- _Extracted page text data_
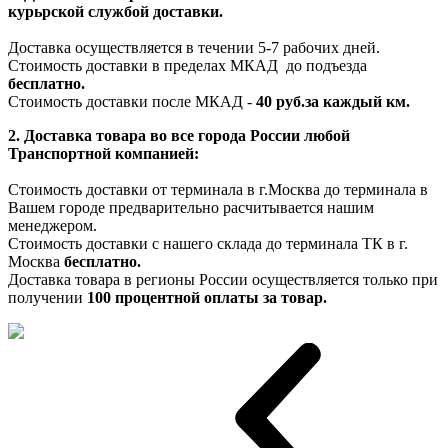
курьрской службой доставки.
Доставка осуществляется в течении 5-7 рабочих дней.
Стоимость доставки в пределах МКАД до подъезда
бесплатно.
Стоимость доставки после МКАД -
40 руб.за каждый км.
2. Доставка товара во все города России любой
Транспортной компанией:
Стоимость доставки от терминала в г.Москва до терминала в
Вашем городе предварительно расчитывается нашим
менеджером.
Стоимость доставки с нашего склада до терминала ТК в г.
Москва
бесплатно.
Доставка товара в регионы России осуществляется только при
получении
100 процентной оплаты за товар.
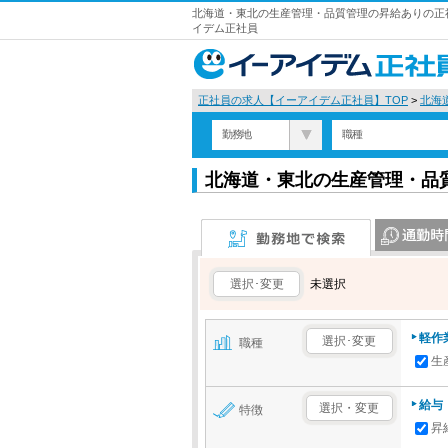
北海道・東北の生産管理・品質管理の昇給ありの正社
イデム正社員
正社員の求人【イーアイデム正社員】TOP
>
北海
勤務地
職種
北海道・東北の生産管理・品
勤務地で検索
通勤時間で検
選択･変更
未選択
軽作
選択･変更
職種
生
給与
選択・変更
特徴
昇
...
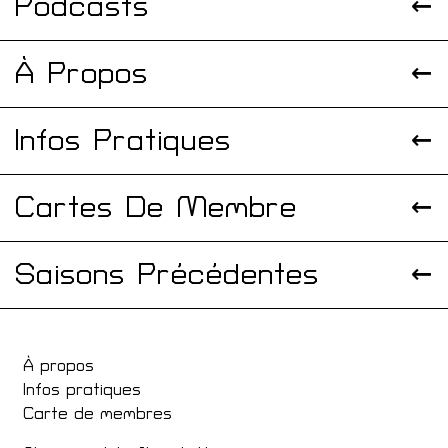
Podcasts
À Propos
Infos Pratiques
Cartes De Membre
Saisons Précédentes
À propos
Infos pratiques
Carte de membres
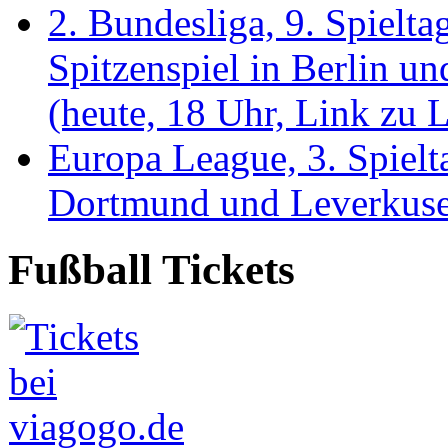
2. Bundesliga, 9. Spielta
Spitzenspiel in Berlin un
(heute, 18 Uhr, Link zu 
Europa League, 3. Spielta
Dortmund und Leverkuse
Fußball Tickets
---
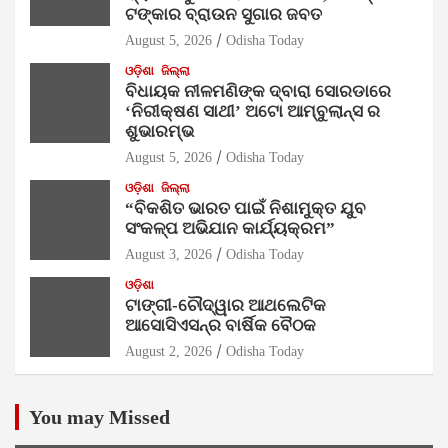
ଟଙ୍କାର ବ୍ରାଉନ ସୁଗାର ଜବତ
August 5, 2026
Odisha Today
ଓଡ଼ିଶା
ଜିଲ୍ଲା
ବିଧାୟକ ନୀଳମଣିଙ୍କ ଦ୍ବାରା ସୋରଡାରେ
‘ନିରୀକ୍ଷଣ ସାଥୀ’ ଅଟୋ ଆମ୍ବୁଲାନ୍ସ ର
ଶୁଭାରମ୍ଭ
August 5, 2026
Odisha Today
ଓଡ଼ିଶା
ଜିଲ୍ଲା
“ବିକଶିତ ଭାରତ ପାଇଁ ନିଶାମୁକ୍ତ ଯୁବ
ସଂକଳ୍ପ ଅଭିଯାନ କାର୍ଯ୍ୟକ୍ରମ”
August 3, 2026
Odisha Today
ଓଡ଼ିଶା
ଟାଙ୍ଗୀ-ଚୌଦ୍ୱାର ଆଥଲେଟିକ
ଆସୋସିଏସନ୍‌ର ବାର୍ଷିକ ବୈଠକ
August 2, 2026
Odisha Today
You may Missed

- _EXERCISE INSTRUCTIONS_
The range runs from the line above containing "Europa League, 3. Spielta" to the line containing "Fußball Tickets", inclusive. Restate those lines word for word and no others.

- _SOLUTION FOR THIS TASK_
Europa League, 3. Spielta
Dortmund und Leverkuse
Fußball Tickets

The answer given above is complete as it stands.